Léon, Nicaragua            October 8, 1998

There are some beautiful people in this world.  There is a medical team in León now from North Carolina.  Doctors, nurses, anesthetists, whatever they need, I guess.  They come down every year and spend two weeks doing pro bono open-heart surgery on children.  They work at the local hospital and one of the nurses told me the local Nicaraguan nurses that they train are excellent, quick to learn and professional and caring with the patients.

I wouldn’t have known about these wonderful people, may God bless them all!, except that they come into the coop and buy up weavings to take home.  The weavers depend on the large amount of sales they make when these doctors and nurses come and buy just before they go home every year.

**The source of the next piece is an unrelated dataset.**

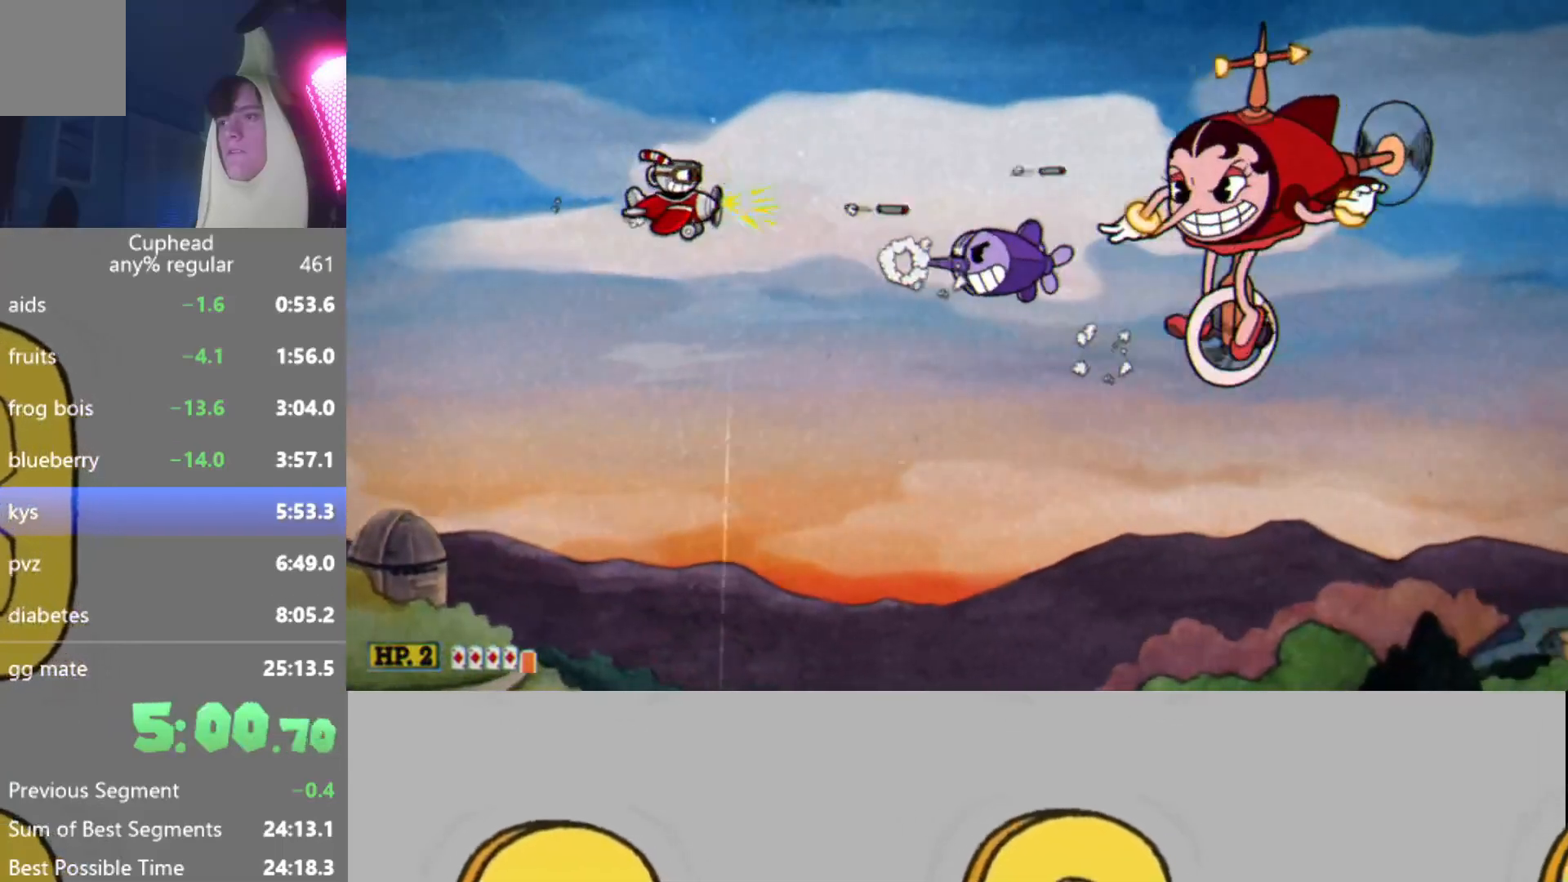
{"buttons": ["R2"], "left_stick": "down-right", "events": [[67, "left_stick", "down"], [201, "left_stick", "center"], [284, "left_stick", "down"], [401, "left_stick", "center"], [484, "left_stick", "down-right"]]}
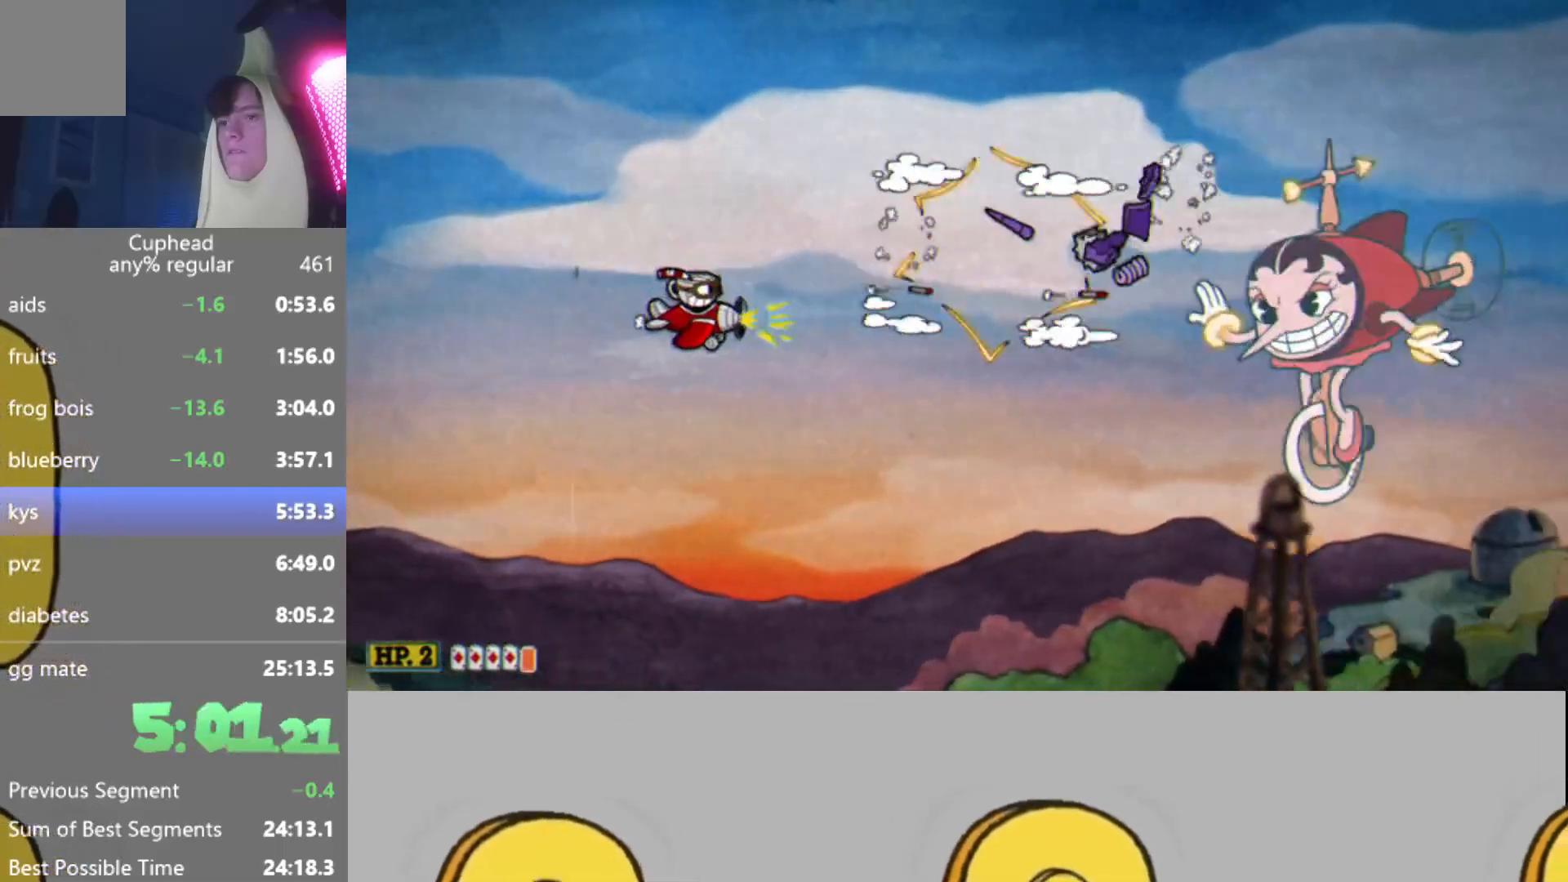
{"buttons": [], "left_stick": "center", "events": [[100, "left_stick", "center"], [150, "left_stick", "down-right"], [267, "left_stick", "right"], [367, "R2", "up"], [417, "B", "down"], [467, "left_stick", "center"], [500, "B", "up"]]}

The new line of “non-gender-specific” baby blankets has started out well.  Women have been buying them not only for babies on the way, but for afghans for little kids, for table covers, and to drape over the back of a chair.  They are multi-colored and I think they are lovely.  Some of the buyers seem to think they are “Nicaraguan peasant”.  That’s okay with me if it makes them happy.  While I guided their hands in dyeing the colors, what they do with them is up to the weaver, and they are coming out great.

Mirna’s family has a big Muscovy drake, a half dozen mama ducks and a whole passel of half-grown ducklings.  None of which, in no matter whatever, does Mirna like to eat, but her parents enjoy stewed duck.

They have a grey rabbit with one lop-ear that has the freedom of the house and has to be chased off table tops just like a cat.  I really enjoy his general impertinence.  They also have a turtle – I’m going to guess and call it a painted box turtle because he’s quite colorful and has a high-domed shell.  He, too, wanders at will, then returns to a dark corner of the kitchen at night.